Thank you for your support
How many of you remember the Bartles & Jaymes commercials from many years ago? You know, the ones with the two old guys who always ended by saying “Thank you for your support.” Well, let me quote them here: “Thank you for your support.” Those of you who follow this blog have encouraged me and lifted me up and helped me get here today. I am deeply grateful for you.

If you like the book, would you do me another favor? Would you rate it on Lulu? Would you leave some feedback for me here? Or at hopesquires.com? I’d love to hear how this book touches you.

My hope for the book
I hope those of you who read the book will walk away with a renewed sense of God’s unfailing love and grace for you. I hope you’ll be encouraged in your faith journey. I hope you will experience a new (or renewed) excitement for pursuing a relationship with God. And I hope the book will fill you with God’s light.
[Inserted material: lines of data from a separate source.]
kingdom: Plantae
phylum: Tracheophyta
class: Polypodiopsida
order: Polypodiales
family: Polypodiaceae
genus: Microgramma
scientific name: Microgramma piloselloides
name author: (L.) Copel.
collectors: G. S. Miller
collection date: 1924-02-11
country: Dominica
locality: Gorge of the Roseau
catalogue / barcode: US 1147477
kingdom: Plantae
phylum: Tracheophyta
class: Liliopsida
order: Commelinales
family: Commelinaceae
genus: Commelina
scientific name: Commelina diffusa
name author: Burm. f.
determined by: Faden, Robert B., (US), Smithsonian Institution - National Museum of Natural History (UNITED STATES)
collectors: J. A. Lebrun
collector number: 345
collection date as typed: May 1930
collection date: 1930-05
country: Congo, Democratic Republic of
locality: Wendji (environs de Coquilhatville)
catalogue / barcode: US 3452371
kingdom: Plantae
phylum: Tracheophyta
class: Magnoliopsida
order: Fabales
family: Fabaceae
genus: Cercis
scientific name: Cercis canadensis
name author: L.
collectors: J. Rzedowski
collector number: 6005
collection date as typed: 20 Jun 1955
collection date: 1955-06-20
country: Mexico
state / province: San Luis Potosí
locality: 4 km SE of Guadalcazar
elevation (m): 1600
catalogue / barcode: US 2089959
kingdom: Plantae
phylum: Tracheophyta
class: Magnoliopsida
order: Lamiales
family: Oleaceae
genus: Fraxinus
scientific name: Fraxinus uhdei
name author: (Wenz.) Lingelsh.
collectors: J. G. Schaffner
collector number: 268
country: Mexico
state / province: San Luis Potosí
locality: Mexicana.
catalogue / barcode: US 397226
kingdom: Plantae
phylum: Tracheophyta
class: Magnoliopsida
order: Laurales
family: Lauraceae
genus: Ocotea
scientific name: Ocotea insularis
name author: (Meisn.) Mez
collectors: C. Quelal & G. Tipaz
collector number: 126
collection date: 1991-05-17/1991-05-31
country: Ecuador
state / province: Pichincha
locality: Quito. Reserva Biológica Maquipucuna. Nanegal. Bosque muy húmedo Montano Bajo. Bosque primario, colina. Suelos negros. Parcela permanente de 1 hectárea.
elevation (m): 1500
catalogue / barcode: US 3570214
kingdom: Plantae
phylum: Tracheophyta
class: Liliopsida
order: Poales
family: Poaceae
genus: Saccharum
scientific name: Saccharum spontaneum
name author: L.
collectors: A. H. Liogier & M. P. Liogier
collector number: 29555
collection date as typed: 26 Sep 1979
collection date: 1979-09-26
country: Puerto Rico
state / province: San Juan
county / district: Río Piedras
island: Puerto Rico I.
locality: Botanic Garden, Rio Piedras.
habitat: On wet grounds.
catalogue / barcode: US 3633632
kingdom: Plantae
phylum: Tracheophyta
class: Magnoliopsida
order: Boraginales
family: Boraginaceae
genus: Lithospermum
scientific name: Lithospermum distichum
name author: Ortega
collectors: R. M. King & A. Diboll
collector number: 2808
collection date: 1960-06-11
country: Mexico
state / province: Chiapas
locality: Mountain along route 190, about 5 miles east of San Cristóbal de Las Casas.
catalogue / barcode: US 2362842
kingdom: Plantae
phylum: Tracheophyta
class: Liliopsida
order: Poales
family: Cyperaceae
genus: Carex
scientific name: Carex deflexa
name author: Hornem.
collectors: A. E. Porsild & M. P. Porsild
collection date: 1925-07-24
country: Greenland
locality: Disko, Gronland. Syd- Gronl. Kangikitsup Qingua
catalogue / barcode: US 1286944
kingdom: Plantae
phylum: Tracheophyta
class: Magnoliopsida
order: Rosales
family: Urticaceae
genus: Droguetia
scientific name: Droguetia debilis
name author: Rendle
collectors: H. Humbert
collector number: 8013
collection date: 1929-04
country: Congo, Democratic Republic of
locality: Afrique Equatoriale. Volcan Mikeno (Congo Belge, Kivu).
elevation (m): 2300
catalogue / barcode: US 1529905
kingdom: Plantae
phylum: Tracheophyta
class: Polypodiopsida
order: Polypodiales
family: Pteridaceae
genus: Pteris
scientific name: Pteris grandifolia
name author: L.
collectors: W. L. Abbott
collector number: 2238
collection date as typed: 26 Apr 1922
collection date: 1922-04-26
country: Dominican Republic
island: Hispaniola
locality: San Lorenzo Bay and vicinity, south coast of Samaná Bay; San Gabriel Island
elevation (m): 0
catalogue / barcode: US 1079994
Together, you and I can be bearers of the light. We live in a broken world, and it is easy to feel overcome by the strife and despair and sorrow and violence in this world. Yesterday morning, the morning after Ferguson erupted in fresh riots, I was out running with my dog. Two chickadees dropped to the road from a high limb of a tree, hitting the pavement with a loud “thwack.” I thought they might be babies falling from a nest, but they were full-grown and in full fight mode. Their battle made me despair, “If even the birds are at war with one another, what hope is there for humans to heal their differences?”

Yet God calls us to let our light shine and to love one another. In the days to come, may you find moments that heal the broken places inside of you, and may you encounter ways both tender and loud that shine through with the light of God’s love for us all.

Happy Thanksgiving, y’all. I hope your travels will be safe and cheerful. I hope you find yourself in the company of those you love. I hope your bellies and your hearts will be filled with all good things.